NAIROBI, Kenya— Equity Group Holdings has successfully obtained an exemption from the Democratic Republic of the Congo’s (DRC) mandatory local-ownership rule, a move that will enable the Kenyan banking giant to retain its full 85pc stake in its DRC subsidiary, Equity BCDC.
The DRC’s central bank, Banque Centrale du Congo (BCC), under Instruction 18, had issued a directive requiring that all commercial banks operating in the country must be at least 45pc owned by Congolese nationals.
To achieve this, banks must have four unrelated shareholders, each holding a minimum of 15pc equity, and comply by the end of 2026.

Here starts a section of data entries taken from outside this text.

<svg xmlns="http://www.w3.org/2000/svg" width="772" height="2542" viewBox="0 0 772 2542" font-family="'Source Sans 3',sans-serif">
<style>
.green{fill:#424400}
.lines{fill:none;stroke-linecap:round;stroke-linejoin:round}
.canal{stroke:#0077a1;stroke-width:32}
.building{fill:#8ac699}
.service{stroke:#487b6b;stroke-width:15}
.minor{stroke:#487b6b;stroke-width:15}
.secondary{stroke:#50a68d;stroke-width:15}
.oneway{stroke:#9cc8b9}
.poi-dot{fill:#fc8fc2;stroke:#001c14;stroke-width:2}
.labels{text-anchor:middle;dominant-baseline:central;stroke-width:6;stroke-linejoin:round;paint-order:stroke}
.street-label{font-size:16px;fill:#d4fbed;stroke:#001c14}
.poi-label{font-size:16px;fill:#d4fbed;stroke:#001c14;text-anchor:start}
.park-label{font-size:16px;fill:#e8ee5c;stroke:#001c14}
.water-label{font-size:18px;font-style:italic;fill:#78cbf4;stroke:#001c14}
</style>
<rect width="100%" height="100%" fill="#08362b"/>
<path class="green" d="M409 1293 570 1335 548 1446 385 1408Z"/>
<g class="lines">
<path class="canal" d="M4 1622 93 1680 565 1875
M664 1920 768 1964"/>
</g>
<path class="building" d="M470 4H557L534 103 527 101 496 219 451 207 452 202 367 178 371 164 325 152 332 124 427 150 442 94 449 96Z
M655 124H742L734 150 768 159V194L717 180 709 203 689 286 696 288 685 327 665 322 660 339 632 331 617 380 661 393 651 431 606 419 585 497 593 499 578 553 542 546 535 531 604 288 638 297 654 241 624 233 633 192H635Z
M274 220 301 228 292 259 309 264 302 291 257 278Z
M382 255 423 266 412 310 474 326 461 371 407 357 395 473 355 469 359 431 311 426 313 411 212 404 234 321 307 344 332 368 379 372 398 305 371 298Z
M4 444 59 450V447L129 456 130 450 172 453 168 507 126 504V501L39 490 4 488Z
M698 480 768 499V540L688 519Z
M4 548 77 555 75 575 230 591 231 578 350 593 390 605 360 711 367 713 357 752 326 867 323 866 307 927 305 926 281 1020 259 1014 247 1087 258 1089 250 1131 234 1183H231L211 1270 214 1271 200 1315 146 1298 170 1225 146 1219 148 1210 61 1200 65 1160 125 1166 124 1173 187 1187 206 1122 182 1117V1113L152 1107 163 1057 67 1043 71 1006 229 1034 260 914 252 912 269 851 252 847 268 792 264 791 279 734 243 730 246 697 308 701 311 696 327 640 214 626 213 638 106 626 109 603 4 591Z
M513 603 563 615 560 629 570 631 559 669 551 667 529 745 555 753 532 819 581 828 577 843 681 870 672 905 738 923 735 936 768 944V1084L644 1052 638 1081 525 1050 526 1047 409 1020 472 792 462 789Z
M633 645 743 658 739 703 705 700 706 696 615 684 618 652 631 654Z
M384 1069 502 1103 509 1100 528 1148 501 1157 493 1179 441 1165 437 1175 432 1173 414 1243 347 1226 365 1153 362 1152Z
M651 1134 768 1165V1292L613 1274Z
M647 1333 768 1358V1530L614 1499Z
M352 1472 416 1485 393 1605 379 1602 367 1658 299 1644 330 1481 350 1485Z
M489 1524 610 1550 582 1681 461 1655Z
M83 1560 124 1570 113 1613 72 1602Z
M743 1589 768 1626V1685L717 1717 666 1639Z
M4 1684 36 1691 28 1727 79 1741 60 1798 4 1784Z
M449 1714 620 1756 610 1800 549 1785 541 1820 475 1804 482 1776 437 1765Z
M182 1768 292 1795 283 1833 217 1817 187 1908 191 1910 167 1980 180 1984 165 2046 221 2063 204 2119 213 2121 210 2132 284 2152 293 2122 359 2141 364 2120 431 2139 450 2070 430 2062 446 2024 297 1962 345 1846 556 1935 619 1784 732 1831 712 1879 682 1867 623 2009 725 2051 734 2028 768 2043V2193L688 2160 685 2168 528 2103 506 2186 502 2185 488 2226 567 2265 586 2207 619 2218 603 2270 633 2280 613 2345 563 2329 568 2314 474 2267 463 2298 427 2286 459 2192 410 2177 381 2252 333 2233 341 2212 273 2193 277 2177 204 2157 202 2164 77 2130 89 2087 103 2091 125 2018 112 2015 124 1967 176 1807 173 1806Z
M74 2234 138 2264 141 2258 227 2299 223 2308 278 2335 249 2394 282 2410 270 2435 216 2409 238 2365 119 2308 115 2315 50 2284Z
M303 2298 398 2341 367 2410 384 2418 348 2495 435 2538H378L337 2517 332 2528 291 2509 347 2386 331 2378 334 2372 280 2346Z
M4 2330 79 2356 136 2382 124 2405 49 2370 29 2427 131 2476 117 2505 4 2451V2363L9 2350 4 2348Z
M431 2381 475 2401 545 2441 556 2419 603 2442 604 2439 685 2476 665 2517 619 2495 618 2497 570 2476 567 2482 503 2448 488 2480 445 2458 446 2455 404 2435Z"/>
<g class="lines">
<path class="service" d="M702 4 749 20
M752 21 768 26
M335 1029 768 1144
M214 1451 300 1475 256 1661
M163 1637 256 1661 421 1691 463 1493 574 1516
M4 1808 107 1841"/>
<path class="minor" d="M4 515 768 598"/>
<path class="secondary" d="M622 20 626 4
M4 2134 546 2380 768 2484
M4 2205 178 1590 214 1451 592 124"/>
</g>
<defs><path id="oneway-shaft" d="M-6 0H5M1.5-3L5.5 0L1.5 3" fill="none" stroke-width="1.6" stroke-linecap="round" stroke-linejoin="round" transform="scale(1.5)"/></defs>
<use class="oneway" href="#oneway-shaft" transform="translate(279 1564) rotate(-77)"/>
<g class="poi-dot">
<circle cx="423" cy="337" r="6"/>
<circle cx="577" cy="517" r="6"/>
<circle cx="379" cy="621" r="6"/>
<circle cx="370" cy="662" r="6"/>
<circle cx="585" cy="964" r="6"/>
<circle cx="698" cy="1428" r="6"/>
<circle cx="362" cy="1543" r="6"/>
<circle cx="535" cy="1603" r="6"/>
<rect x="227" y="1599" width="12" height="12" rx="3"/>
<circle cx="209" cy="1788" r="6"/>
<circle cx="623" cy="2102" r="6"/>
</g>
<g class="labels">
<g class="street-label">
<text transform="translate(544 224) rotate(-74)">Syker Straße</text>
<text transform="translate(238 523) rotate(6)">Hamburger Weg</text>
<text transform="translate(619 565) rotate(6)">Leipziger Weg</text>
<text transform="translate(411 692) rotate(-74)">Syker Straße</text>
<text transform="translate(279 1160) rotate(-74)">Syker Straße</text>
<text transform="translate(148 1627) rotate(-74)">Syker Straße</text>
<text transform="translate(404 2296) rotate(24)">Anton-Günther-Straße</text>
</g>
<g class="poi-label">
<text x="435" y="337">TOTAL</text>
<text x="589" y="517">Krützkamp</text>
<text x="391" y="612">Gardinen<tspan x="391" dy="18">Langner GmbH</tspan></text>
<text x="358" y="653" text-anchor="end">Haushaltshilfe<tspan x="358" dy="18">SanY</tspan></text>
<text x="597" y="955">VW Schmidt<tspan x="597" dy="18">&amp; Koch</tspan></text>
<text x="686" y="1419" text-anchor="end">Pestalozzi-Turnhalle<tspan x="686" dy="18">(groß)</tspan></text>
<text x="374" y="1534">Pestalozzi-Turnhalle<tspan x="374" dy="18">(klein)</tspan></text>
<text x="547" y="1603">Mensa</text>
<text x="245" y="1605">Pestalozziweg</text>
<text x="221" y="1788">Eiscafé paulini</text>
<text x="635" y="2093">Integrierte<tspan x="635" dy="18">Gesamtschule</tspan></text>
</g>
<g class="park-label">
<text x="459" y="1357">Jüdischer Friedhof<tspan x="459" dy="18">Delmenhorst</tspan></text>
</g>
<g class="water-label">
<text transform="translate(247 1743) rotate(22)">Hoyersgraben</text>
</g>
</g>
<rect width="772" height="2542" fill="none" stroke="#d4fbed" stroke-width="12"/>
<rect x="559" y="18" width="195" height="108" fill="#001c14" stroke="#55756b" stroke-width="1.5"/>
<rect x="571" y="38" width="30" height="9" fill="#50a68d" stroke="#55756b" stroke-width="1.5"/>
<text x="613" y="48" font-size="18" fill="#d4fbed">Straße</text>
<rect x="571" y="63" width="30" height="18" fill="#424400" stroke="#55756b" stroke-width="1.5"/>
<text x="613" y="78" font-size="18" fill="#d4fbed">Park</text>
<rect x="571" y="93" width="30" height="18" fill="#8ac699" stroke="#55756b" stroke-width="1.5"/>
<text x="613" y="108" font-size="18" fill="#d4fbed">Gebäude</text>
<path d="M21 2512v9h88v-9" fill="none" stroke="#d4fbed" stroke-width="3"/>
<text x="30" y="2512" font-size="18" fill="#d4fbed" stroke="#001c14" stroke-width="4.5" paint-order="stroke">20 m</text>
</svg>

The requirement posed a significant challenge for Equity Group and its peer, KCB Group, both currently holding 85pc stakes in their respective DRC units Equity in Equity BCDC and KCB in Trust Merchant Bank (TMB).
Should the rule stand, both would be forced to divest approximately 30pc amounting to a combined secondary offering of about USD 388 million.
Equity Group presented a case to the DRC Senate, the President, and relevant authorities, arguing that as a widely listed company with broad and transparent shareholder structure, it met the spirit of the directive.
“I’m happy to say we lodged our presentation to the Senate, to the President, and everybody, and I’m glad the Senate ceded we are no longer required to cede we will be exempt in that country, like we are in Kenya or any other country, to be fully owned,”said Equity CEO James Mwangi.
The developments out of Kinshasa is a bolstered move for the lender, which had earlier merged ProCredit-derived Equity Bank Congo (EBC) with Banque Commerciale du Congo (BCDC), forming Equity BCDC—a subsidiary now controlling significant assets and profitability in the DRC.
Beyond safeguarding its ownership structure, the exemption spares Equity from engineering a complex divestment, easing execution risk in a relatively underdeveloped investment market.
It also sets a precedent for other foreign banks, such as KCB, which has yet to secure a similar concession.